作业要求:
1. 概率图模型一文指出,Rgraphviz 属于哪个生态系统?
2. 请原样摘录概率图模型一文中从“package 'BiocManager' successfully”起到“安装 Rgraphviz ,需要安装的配套程序包很多,需要几分钟,但是这里出现了报错。”止的这一段。
3. 请接着概率图模型一文的最后一句往下续写。

文章原文:

+---+

贝叶斯与概率图模型(PGM)

作者

Simonzhou

发布于

2025年2月28日

修改于

2025年4月28日

1 概率图模型(Probabilistic Graphical Models)

概率图模型是一种结合概率论与图论的理论框架,用于表示和分析复杂系统中的不确定性及概率关系。

1.1 常见类型

  • 贝叶斯网络

  • 马尔科夫随机场(MRF)

  • 隐马尔科夫模型(HMM)

1.2 用R来展示概率图模型

1.2.1 使用R程序包gRain

安装:

加载:

首先定义一个带有变量的A、B、C、D、E的简单无向图

graph <- ug("A:B:E + C:E:D")
class(graph)
[1] "igraph"

安装可视化程序包,使用流行的Rgraphviz

Rgraphviz是 Bioconductor 生态系统的一部分,所以可以通过 Bioconductor 来安装它。首先要确保已经安装了BiocManager,若未安装,可使用以下代码进行安装:

if (!require("BiocManager", quietly = TRUE))
    install.packages("BiocManager")

安装好BiocManager之后,使用它来安装Rgraphviz

BiocManager::install("Rgraphviz")

载入并使用:

library("Rgraphviz")
plot(graph)

定义有向图:

dag <- dag("A + B:A + C:B + D:B + E:C:D")
dag
IGRAPH 28898ca DN-- 1 0 -- 
+ attr: name (v/c)
+ edges from 28898ca (vertex names):
plot(dag)

1.3 报错

报错:无法正确显示图形

原因:Rgraphviz 没有被正确的安装。

需要从 bioconductor 中安装:

> install.packages("Rgraphviz")
Installing package into 'C:/Users/asus/AppData/Local/R/win-library/4.4'
(as 'lib' is unspecified)
Warning message:
package 'Rgraphviz' is not available for this version of R

A version of this package for your version of R might be available elsewhere,
see the ideas at
https://cran.r-project.org/doc/manuals/r-patched/R-admin.html#Installing-packages

当使用 bidconductor 源来安装 Rgraphviz ,首先安装 BiocManager

> if (!require("BiocManager", quietly = TRUE))
+     install.packages("BiocManager")
Installing package into 'C:/Users/asus/AppData/Local/R/win-library/4.4'
(as 'lib' is unspecified)
trying URL 'https://mirrors.sustech.edu.cn/CRAN/bin/windows/contrib/4.4/BiocManager_1.30.25.zip'
Content type 'application/zip' length 506482 bytes (494 KB)
downloaded 494 KB

package 'BiocManager' successfully unpacked and MD5 sums checked

The downloaded binary packages are in
        C:\Users\asus\AppData\Local\Temp\RtmpSCcZNG\downloaded_packages

然后使用 BiocManager 安装 Rgraphviz ,需要安装的配套程序包很多,需要几分钟,但是这里出现了报错。

> BiocManager::install("Rgraphviz")
'getOption("repos")' replaces Bioconductor standard repositories, see
'help("repositories", package = "BiocManager")' for details.
Replacement repositories:
    CRAN: https://mirrors.sustech.edu.cn/CRAN
Bioconductor version 3.20 (BiocManager 1.30.25), R 4.4.2 (2024-10-31 ucrt)

+---+

所附材料:

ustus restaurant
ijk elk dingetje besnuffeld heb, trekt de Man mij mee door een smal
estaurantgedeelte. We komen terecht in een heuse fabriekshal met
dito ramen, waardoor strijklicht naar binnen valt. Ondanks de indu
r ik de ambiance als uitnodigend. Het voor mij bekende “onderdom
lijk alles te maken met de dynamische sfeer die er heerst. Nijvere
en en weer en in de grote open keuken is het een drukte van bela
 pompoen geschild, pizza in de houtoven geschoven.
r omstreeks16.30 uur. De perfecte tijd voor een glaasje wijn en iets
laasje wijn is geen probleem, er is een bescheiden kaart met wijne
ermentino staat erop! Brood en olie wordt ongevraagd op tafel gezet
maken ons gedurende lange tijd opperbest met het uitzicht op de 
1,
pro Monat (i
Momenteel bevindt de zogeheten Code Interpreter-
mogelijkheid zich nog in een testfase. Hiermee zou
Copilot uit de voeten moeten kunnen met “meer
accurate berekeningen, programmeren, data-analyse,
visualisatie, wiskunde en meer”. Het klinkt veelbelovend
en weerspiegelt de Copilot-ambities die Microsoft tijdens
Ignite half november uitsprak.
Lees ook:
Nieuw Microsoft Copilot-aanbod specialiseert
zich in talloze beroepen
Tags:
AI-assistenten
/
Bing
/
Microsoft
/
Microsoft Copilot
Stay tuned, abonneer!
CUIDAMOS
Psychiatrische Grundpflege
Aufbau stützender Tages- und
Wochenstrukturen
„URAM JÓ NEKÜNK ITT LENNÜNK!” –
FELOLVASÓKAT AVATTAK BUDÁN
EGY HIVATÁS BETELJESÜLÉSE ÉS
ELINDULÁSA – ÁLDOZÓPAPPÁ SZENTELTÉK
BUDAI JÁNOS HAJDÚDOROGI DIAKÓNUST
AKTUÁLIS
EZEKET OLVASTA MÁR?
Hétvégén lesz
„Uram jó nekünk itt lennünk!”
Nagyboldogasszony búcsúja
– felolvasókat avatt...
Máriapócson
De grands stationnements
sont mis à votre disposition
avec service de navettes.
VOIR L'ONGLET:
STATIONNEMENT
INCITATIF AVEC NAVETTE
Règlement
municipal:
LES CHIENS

+---+

答案汇总:
1. Bioconductor 生态系统。

2.
package 'BiocManager' successfully unpacked and MD5 sums checked

The downloaded binary packages are in
        C:\Users\asus\AppData\Local\Temp\RtmpSCcZNG\downloaded_packages

然后使用 BiocManager 安装 Rgraphviz ,需要安装的配套程序包很多,需要几分钟,但是这里出现了报错。

3.
Installing package(s) 'BiocVersion', 'Rgraphviz'
also installing the dependencies 'BiocGenerics', 'graph'

trying URL 'https://bioconductor.org/packages/3.20/bioc/bin/windows/contrib/4.4/BiocGenerics_0.52.0.zip'
libpng warning: iCCP: known incorrect sRGB profile
libpng warning: iCCP: known incorrect sRGB profile
Content type 'application/zip' length 639558 bytes (624 KB)
downloaded 624 KB

trying URL 'https://bioconductor.org/packages/3.20/bioc/bin/windows/contrib/4.4/graph_1.84.1.zip'
Content type 'application/zip' length 2173761 bytes (2.1 MB)
downloaded 2.1 MB

trying URL 'https://bioconductor.org/packages/3.20/bioc/bin/windows/contrib/4.4/BiocVersion_3.20.0.zip'
Content type 'application/zip' length 8386 bytes
downloaded 8386 bytes

trying URL 'https://bioconductor.org/packages/3.20/bioc/bin/windows/contrib/4.4/Rgraphviz_2.50.0.zip'
Content type 'application/zip' length 1457153 bytes (1.4 MB)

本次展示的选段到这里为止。